| THE TASK |
Among the lines below, copy exactly those from the one with "2428 Luis PARIS & Loïc RABENDA" through the one with "(4.3) B<sub>i j</sub>τ<sub>i</sub><sup>a</sup>", counting both ends.

Entries taken from a collection
= = =
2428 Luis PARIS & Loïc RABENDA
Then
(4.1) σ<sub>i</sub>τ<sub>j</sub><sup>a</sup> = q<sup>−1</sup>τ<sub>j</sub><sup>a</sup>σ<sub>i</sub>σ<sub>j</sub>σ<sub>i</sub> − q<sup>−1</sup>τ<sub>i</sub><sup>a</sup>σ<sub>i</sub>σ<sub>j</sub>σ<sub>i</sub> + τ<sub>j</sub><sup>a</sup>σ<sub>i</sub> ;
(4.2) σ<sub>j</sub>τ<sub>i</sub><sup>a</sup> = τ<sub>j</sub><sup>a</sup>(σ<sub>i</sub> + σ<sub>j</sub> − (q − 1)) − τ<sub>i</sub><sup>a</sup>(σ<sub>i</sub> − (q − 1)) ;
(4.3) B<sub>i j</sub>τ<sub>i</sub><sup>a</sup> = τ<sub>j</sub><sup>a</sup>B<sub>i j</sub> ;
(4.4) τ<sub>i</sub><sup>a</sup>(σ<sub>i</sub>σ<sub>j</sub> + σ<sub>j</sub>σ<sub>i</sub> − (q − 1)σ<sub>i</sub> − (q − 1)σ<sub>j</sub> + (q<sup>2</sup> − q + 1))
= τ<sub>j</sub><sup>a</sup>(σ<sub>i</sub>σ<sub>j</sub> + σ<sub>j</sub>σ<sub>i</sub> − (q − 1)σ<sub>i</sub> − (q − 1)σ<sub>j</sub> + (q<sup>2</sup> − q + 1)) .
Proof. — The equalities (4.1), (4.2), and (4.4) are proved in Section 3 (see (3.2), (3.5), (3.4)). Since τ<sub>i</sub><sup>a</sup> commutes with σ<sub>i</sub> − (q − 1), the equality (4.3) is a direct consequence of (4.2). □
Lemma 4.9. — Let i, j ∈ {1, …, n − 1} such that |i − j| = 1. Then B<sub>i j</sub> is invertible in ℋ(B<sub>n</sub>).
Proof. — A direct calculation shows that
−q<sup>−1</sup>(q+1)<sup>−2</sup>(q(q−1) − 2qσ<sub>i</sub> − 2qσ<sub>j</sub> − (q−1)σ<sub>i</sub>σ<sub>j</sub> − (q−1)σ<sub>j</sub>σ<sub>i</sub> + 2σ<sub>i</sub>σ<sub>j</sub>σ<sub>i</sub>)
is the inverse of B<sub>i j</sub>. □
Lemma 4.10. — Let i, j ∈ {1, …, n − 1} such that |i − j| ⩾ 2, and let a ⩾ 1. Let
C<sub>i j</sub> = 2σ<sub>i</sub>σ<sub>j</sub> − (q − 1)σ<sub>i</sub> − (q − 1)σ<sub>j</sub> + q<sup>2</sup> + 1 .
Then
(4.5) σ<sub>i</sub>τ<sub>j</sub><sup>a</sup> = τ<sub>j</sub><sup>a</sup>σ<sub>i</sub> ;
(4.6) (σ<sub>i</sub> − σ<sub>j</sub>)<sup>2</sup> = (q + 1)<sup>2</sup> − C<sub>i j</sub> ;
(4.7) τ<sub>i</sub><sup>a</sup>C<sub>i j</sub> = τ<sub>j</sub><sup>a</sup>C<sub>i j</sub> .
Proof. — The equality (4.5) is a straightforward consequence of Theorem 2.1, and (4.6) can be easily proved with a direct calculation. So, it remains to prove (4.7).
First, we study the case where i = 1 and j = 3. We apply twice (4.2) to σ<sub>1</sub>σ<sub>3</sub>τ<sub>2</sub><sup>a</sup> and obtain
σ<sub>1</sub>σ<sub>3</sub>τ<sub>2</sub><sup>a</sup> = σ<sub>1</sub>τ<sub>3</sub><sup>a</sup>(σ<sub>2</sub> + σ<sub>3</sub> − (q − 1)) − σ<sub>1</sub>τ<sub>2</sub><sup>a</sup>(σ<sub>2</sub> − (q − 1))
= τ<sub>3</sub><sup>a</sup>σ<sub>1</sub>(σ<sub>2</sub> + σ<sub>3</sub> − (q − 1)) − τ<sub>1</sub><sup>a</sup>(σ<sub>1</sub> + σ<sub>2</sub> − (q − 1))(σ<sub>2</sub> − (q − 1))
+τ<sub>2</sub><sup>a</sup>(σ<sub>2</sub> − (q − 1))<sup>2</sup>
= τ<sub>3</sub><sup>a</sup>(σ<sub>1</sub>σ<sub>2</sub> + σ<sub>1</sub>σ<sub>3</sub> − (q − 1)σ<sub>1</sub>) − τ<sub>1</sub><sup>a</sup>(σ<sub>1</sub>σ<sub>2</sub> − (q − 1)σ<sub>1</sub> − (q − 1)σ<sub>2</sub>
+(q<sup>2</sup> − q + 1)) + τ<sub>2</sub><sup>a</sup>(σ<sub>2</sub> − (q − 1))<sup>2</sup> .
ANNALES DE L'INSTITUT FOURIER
= = =
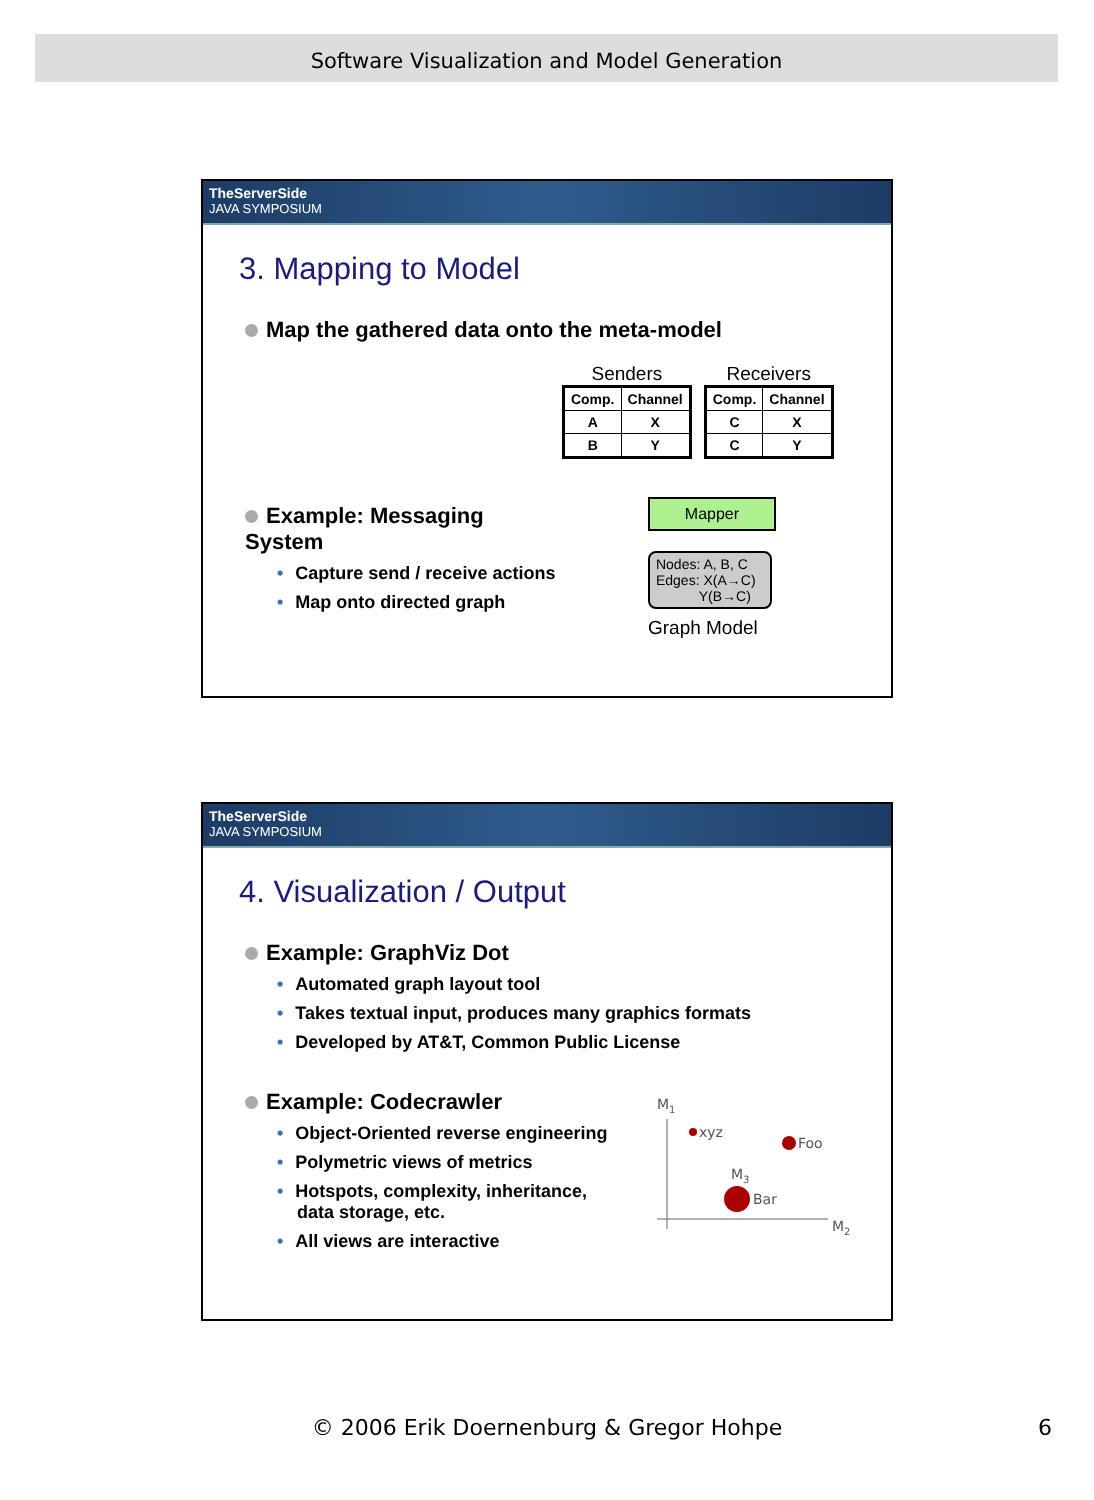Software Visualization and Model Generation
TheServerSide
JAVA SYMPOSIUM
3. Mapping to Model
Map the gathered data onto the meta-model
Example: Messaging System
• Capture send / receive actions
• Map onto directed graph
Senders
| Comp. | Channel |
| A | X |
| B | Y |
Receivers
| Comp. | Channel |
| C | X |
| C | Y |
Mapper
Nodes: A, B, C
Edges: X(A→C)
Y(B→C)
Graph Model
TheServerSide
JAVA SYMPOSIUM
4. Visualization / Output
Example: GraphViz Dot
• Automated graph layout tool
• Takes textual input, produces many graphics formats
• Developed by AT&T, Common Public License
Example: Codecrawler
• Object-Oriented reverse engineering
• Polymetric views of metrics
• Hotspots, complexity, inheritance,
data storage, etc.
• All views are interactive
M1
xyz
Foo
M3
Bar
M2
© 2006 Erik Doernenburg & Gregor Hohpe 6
= = =
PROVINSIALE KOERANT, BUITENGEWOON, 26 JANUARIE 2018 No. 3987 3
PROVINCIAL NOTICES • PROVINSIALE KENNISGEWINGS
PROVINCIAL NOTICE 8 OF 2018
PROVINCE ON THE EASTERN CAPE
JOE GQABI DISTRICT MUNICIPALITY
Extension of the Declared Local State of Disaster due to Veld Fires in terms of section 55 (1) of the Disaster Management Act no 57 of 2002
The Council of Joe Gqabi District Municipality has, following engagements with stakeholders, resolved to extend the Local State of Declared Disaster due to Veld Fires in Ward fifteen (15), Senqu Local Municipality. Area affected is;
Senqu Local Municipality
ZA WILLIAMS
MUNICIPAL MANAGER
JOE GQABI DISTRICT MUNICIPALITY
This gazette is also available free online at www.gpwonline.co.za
= = =
| FINISHED TASK |
2428 Luis PARIS & Loïc RABENDA
Then
(4.1) σ<sub>i</sub>τ<sub>j</sub><sup>a</sup> = q<sup>−1</sup>τ<sub>j</sub><sup>a</sup>σ<sub>i</sub>σ<sub>j</sub>σ<sub>i</sub> − q<sup>−1</sup>τ<sub>i</sub><sup>a</sup>σ<sub>i</sub>σ<sub>j</sub>σ<sub>i</sub> + τ<sub>j</sub><sup>a</sup>σ<sub>i</sub> ;
(4.2) σ<sub>j</sub>τ<sub>i</sub><sup>a</sup> = τ<sub>j</sub><sup>a</sup>(σ<sub>i</sub> + σ<sub>j</sub> − (q − 1)) − τ<sub>i</sub><sup>a</sup>(σ<sub>i</sub> − (q − 1)) ;
(4.3) B<sub>i j</sub>τ<sub>i</sub><sup>a</sup> = τ<sub>j</sub><sup>a</sup>B<sub>i j</sub> ;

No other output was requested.